__About this task__:
In the listing below, the lines starting with the line with "312 187 48.62" and going on through the line with "1101 838 61250" are to be reproduced exactly, and only those.

__Data shown__:
-.-.-
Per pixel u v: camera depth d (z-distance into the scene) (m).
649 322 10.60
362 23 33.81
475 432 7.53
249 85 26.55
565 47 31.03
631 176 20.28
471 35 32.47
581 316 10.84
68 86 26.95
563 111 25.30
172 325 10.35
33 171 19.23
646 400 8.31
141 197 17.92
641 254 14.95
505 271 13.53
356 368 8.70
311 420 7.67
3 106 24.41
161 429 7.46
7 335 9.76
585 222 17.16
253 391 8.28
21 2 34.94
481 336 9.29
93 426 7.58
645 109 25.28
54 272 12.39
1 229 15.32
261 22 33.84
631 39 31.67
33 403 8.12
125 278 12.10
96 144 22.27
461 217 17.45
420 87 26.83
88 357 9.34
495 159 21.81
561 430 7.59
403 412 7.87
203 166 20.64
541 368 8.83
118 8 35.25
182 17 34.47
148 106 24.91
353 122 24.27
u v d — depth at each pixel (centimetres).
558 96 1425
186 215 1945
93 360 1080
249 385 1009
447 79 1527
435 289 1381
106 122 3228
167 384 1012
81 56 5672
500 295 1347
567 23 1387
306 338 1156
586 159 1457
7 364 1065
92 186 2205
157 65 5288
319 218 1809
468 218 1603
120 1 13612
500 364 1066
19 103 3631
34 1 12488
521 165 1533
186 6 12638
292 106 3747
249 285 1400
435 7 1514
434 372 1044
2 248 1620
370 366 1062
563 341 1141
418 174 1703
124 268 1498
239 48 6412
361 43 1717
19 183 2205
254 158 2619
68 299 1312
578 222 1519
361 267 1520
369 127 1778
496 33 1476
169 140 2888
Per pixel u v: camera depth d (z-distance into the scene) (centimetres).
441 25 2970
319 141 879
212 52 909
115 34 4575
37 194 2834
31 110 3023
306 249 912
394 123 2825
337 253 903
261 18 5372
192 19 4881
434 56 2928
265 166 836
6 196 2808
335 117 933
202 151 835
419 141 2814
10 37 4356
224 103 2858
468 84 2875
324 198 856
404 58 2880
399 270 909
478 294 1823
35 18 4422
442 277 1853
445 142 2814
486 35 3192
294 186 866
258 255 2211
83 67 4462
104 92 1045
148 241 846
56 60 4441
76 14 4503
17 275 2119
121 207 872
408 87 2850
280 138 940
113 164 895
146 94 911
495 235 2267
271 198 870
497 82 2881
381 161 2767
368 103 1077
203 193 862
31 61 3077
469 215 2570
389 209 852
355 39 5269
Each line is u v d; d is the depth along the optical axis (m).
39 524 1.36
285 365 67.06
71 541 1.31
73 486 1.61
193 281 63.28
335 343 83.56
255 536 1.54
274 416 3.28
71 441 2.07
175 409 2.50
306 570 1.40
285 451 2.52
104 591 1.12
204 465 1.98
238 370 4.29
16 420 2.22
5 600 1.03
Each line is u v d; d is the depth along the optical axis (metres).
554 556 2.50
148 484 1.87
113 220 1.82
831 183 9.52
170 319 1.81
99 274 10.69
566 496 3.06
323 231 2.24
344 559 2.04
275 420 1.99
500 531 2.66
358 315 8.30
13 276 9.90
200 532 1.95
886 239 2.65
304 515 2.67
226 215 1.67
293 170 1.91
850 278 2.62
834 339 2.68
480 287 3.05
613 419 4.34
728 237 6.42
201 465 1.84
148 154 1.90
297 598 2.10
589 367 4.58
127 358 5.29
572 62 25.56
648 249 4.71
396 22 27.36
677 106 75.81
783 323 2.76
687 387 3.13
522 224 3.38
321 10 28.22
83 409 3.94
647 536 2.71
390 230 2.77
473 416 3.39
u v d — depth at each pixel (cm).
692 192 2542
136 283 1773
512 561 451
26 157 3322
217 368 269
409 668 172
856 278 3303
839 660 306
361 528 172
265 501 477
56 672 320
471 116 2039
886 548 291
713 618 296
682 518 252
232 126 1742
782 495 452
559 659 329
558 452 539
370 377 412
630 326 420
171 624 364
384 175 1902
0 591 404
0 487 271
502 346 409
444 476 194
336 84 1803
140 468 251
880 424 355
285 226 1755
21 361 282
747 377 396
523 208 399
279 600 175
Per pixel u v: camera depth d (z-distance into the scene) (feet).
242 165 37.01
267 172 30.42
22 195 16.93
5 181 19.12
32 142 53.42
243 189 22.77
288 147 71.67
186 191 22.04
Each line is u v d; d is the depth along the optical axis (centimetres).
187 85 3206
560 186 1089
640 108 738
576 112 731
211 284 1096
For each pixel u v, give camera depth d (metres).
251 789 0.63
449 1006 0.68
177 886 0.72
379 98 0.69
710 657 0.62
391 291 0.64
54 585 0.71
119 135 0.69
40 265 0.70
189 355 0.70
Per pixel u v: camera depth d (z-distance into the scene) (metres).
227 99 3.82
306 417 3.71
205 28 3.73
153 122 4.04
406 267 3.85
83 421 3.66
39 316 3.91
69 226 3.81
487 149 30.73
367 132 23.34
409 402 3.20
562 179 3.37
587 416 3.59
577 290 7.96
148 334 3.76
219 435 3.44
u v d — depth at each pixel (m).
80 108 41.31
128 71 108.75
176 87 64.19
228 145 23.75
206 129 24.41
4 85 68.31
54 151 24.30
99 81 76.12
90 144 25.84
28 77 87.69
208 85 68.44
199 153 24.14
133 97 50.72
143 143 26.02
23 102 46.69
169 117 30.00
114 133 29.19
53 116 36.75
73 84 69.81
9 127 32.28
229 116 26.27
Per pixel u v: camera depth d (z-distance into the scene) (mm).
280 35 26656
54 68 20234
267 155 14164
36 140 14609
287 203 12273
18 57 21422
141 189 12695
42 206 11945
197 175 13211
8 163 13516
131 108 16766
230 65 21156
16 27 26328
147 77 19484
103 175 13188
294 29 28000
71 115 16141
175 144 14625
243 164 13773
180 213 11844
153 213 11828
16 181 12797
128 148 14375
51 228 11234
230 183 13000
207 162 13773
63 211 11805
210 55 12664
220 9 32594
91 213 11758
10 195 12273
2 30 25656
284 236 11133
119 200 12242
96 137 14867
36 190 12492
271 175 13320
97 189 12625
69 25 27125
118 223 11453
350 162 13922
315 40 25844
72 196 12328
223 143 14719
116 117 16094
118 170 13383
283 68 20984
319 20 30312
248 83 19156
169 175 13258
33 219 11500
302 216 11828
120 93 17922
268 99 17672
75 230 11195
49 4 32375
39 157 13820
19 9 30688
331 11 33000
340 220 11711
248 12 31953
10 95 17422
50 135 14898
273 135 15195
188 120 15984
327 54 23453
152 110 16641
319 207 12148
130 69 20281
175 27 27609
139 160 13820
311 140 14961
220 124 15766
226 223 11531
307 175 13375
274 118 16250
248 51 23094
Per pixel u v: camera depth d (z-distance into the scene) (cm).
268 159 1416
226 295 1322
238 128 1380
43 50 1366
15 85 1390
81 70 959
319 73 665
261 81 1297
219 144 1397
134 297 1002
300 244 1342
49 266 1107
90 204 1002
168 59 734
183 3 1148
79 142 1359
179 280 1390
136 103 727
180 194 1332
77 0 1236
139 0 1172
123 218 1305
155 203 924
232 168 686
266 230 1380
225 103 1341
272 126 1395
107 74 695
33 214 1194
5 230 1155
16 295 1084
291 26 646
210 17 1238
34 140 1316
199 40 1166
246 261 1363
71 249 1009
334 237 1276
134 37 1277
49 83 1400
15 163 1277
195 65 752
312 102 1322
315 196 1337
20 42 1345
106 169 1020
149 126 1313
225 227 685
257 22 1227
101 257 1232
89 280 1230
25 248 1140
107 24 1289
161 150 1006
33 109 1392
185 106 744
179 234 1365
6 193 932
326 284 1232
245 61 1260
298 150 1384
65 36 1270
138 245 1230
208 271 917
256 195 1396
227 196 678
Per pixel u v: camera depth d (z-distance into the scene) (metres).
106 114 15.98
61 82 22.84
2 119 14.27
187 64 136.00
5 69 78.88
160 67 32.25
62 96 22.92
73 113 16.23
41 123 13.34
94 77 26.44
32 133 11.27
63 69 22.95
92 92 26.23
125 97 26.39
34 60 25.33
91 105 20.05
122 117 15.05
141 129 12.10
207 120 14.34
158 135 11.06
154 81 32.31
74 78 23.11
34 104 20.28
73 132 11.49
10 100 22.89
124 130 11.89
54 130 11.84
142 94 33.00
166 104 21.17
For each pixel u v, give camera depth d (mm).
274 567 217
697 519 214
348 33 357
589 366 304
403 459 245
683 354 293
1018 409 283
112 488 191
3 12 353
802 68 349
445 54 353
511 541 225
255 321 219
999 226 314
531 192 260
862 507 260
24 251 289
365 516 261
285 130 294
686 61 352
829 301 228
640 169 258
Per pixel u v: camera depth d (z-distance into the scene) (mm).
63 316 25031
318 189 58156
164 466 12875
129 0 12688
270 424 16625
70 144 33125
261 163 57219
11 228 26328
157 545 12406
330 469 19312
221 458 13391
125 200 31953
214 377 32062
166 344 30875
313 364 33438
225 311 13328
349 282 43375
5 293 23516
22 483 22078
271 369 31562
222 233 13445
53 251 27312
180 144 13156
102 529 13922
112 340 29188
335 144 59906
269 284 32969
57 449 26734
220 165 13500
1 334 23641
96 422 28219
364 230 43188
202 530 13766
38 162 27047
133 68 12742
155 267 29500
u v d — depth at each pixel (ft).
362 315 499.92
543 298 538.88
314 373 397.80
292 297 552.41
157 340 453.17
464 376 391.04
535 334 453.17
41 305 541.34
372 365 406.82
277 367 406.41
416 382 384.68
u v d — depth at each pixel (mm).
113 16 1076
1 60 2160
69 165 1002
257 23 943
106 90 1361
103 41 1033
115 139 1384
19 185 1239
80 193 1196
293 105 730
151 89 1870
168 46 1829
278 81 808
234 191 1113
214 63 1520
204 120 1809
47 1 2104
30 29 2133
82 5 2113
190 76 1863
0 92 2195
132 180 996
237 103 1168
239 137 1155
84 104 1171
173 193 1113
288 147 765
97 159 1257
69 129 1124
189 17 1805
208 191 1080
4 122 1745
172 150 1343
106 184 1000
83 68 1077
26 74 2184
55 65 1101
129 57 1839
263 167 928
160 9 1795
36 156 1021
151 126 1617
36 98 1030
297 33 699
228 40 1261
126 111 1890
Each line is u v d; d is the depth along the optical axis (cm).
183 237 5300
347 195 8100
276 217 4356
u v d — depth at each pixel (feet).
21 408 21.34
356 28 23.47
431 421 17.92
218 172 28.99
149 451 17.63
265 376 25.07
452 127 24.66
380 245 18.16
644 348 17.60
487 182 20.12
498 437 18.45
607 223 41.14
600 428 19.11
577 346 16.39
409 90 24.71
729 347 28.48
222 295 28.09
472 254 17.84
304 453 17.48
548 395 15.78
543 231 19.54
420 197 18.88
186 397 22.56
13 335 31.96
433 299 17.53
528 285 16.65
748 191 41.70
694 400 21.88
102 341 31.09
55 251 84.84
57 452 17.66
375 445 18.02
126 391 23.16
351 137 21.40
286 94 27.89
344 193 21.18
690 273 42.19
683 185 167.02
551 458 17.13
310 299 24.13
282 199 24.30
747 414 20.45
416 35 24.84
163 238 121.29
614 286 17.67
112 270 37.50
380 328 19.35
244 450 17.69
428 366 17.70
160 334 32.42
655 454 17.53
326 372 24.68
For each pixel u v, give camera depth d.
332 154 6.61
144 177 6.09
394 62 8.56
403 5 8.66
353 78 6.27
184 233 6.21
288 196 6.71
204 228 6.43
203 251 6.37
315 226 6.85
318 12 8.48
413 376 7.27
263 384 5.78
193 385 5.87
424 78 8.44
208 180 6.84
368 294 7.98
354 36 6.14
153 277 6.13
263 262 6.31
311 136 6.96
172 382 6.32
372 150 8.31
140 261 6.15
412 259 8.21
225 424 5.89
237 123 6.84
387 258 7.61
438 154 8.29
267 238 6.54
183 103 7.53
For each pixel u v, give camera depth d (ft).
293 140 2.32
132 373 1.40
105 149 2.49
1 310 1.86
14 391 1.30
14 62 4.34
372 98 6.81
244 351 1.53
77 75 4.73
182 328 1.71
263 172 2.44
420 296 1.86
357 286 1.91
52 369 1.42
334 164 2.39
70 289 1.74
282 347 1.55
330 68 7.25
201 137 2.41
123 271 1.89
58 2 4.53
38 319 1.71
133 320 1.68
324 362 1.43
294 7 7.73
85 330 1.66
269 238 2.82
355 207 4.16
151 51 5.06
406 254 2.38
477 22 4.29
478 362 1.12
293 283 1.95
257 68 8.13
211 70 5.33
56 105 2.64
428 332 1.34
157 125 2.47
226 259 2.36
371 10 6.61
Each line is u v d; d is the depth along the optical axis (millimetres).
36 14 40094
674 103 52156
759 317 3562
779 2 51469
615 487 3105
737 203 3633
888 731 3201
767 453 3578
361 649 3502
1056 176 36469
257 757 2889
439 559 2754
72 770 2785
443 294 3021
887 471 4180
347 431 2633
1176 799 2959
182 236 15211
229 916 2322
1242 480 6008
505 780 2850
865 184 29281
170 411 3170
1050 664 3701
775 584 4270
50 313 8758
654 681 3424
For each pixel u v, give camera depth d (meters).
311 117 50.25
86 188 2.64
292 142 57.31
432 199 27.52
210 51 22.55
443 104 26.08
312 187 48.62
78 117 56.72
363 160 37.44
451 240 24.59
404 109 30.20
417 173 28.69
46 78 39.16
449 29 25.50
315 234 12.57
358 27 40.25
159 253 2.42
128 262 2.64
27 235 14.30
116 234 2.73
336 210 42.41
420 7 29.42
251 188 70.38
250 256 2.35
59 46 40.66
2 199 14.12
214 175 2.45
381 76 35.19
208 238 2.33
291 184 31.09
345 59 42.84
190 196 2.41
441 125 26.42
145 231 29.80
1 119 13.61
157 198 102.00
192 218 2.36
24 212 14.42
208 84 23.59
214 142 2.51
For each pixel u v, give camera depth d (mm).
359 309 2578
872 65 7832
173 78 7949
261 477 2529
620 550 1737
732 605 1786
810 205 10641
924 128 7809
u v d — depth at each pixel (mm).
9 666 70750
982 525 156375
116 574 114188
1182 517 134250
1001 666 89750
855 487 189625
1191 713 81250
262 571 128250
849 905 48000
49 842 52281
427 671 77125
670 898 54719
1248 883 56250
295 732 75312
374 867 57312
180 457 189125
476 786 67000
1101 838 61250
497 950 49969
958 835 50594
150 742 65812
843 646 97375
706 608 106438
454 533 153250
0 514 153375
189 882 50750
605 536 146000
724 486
-.-.-
__Reply to the exercise__:
312 187 48.62
78 117 56.72
363 160 37.44
451 240 24.59
404 109 30.20
417 173 28.69
46 78 39.16
449 29 25.50
315 234 12.57
358 27 40.25
159 253 2.42
128 262 2.64
27 235 14.30
116 234 2.73
336 210 42.41
420 7 29.42
251 188 70.38
250 256 2.35
59 46 40.66
2 199 14.12
214 175 2.45
381 76 35.19
208 238 2.33
291 184 31.09
345 59 42.84
190 196 2.41
441 125 26.42
145 231 29.80
1 119 13.61
157 198 102.00
192 218 2.36
24 212 14.42
208 84 23.59
214 142 2.51
For each pixel u v, give camera depth d (mm).
359 309 2578
872 65 7832
173 78 7949
261 477 2529
620 550 1737
732 605 1786
810 205 10641
924 128 7809
u v d — depth at each pixel (mm).
9 666 70750
982 525 156375
116 574 114188
1182 517 134250
1001 666 89750
855 487 189625
1191 713 81250
262 571 128250
849 905 48000
49 842 52281
427 671 77125
670 898 54719
1248 883 56250
295 732 75312
374 867 57312
180 457 189125
476 786 67000
1101 838 61250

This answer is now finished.